Brief:
All of the lines below are to be transcribed faithfully, with pictures excluded from the copy.

Data provided:
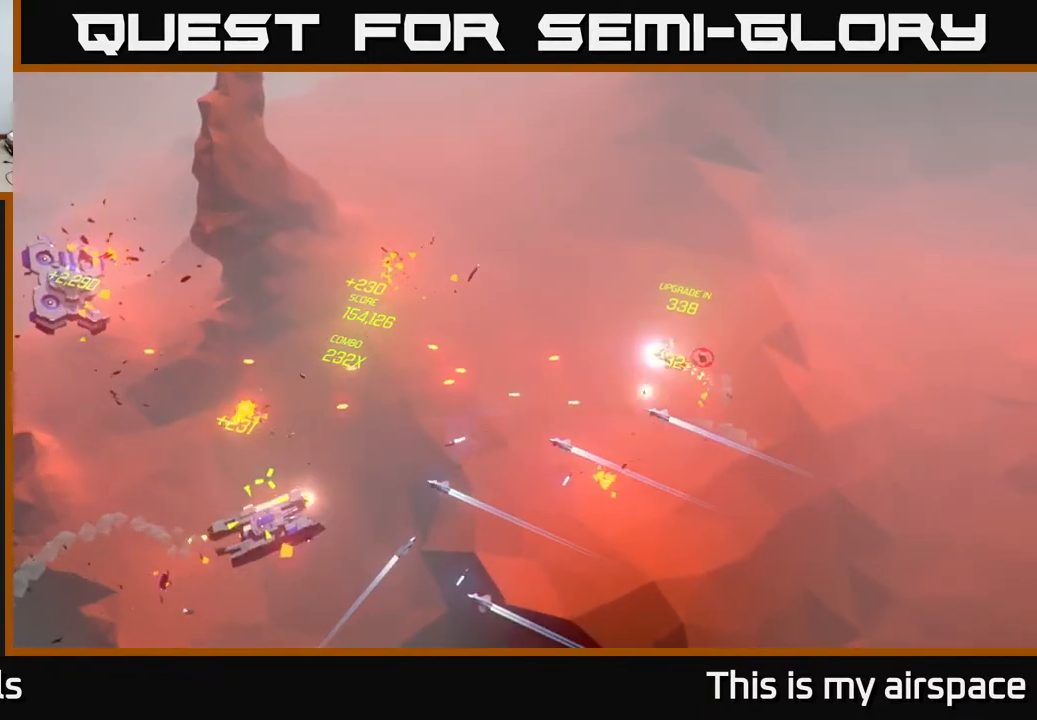
{"buttons": [], "left_stick": "up-left", "events": []}
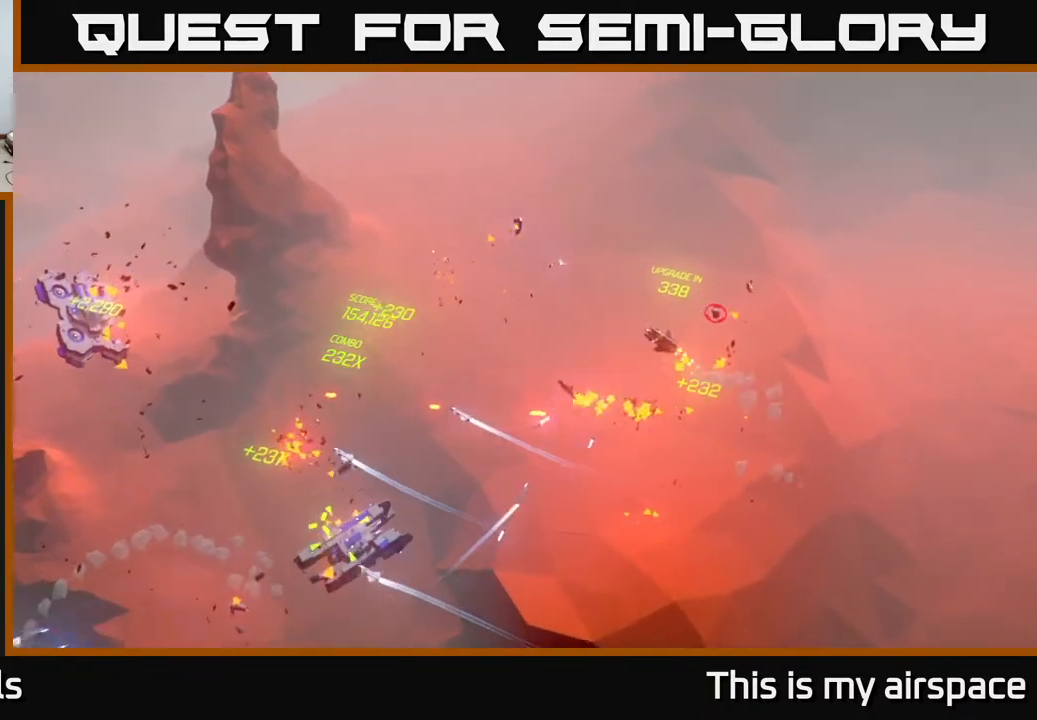
{"buttons": [], "left_stick": "left", "events": [[300, "left_stick", "left"]]}
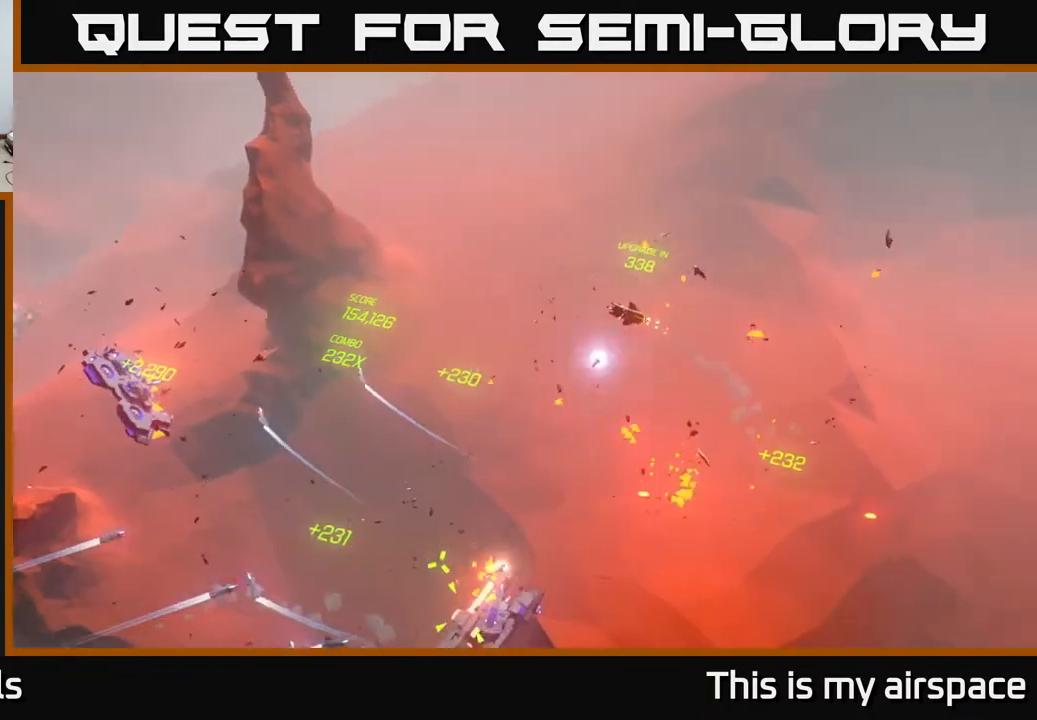
{"buttons": [], "left_stick": "left", "events": [[83, "left_stick", "down-left"], [383, "left_stick", "left"]]}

Response to the exercise:
{"buttons": [], "left_stick": "up-left", "events": []}
{"buttons": [], "left_stick": "left", "events": [[300, "left_stick", "left"]]}
{"buttons": [], "left_stick": "left", "events": [[83, "left_stick", "down-left"], [383, "left_stick", "left"]]}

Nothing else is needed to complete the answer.